Once broken, the young Kingscliff was sent, not straight to his present trainer, Robert Alner, but to a sport- horse yard. "I know that balance is imperative in an athlete," said Sendell. "You look at a good rugby centre and you see as he sidesteps how balanced and agile he has to be.

"I'm not sure the idea of breaking horses and then turning them away for a year is right. I wanted this one to have that dressage training to get and keep his muscles toned, and when he went to the Alners, Robert said he'd never had a horse that size so well balanced."

The eight-year-old's career has been blighted by injury, and his commendable runner-up spot behind Kicking King in the King George VI Chase at Kempton on Boxing Day on his seasonal debut was only his sixth race under rules.

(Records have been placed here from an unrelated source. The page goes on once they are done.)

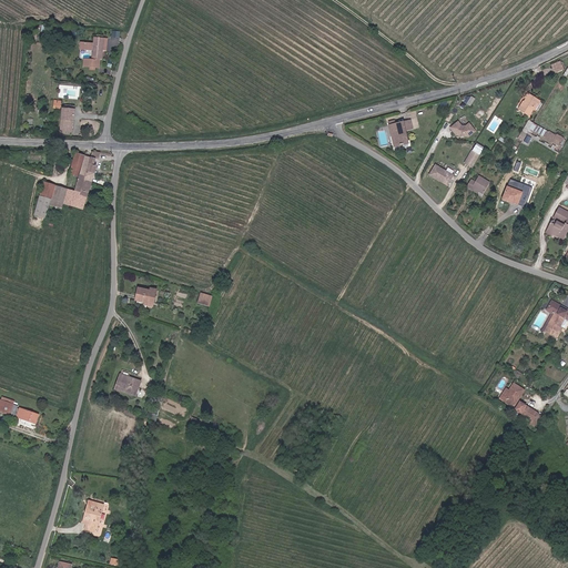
[(95,43),(82,42),(81,50),(94,51),(94,58),(105,59),(105,50),(109,51),(109,39),(95,38),(95,43)]
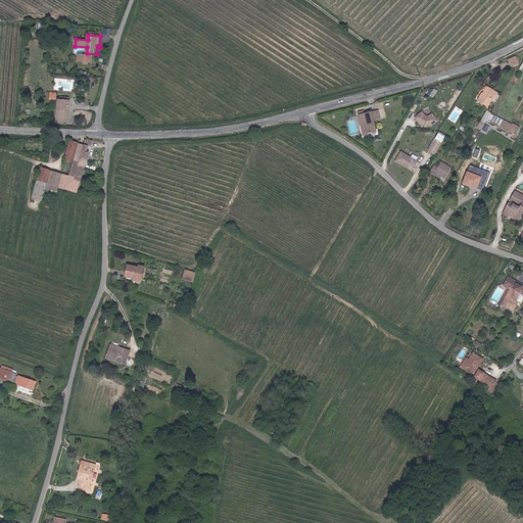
[(511,66),(518,63),(516,57),(508,60),(511,66)]
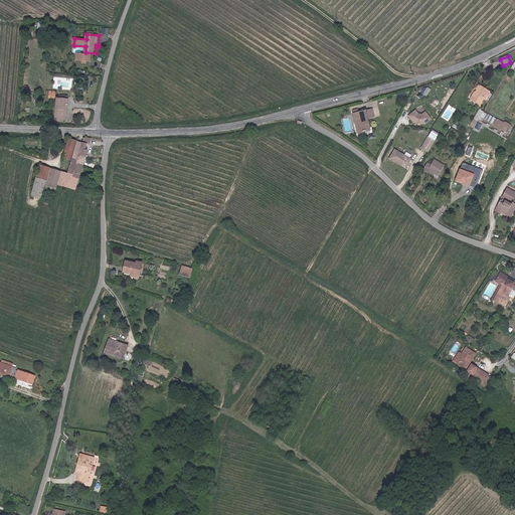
[(475,93),(471,100),(479,105),(483,98),(484,99),(489,91),(478,84),(476,89),(477,89),(475,93)]
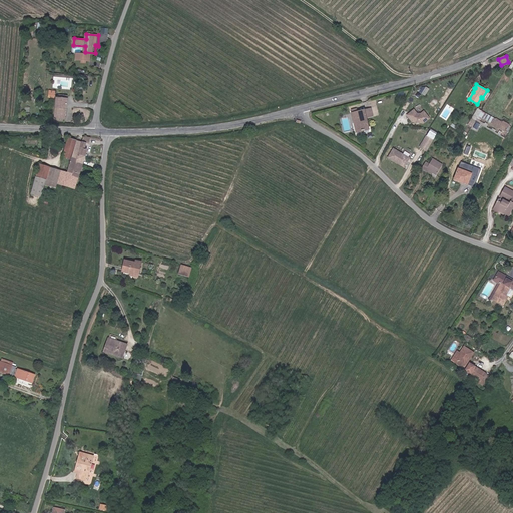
[(427,95),(429,88),(423,86),(420,93),(427,95)]
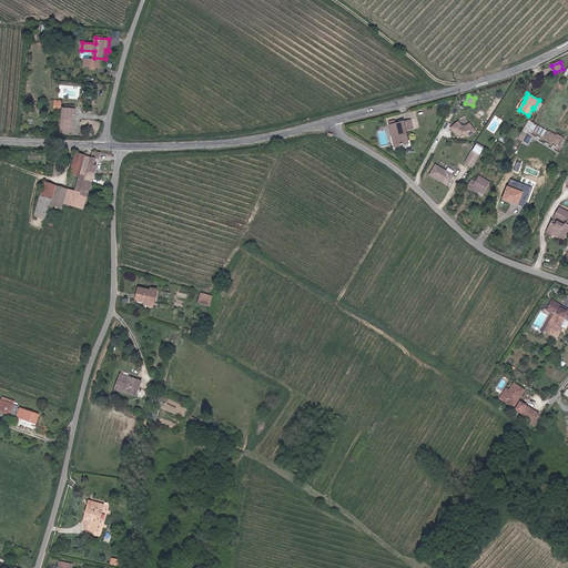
[(75,121),(63,119),(61,132),(73,133),(75,121)]
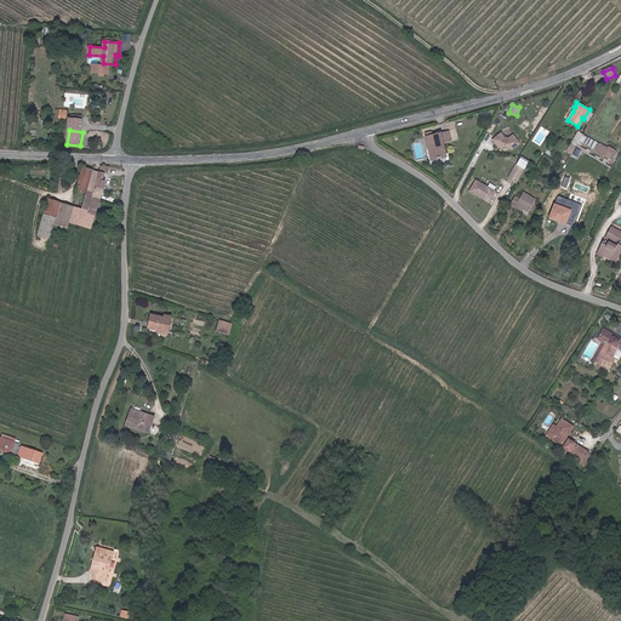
[(429,131),(426,132),(432,160),(448,157),(444,141),(449,138),(446,131),(431,135),(429,131)]
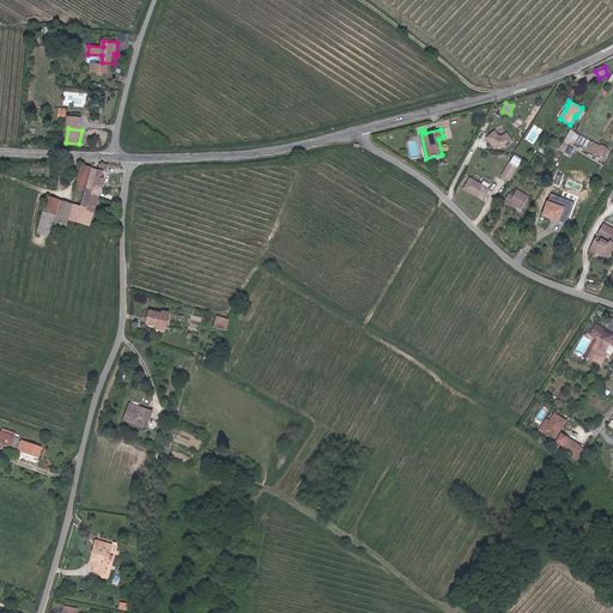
[(514,140),(508,131),(499,137),(496,129),(485,137),(496,152),(514,140)]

That he has taken the Gold Cup favourite's mantle in Best Mate's enforced absence is ironic, for he himself missed the Cheltenham showpiece at the eleventh hour last year.

"I do feel for Best Mate's people," said Sendell. "And I think whoever wins would have liked the defending champion to have been there."

Kingscliff, who has grown to stand nearly 18 hands, is now more powerful than ever. "When I had him home during the summer he started doing the Black Beauty stuff, galloping about, standing up on his hind legs, and he was awesome," said Sendell. "And Robert's wife, Sally, who always rides him at home, says she's beginning to feel like an insig-nificant pimple on his back. He's started to realise that he is a big, very strong racehorse."

Two years ago Sendell, who has turned down some serious offers, landed a proper long-term punt, £100 at 100-1, when his pride and joy won the Cheltenham Foxhunters'. "In a way, as a pointing man, that was my Gold Cup," he said. "All my friends were there, we'd come up from Somerset in a coach, like we'd always done and like we'll do this week too.

"We'll have a good day; we always do, but I'm not getting carried away. It's just a horse race, so much can go wrong, and that's how you end up with the biggest blob of egg on your face."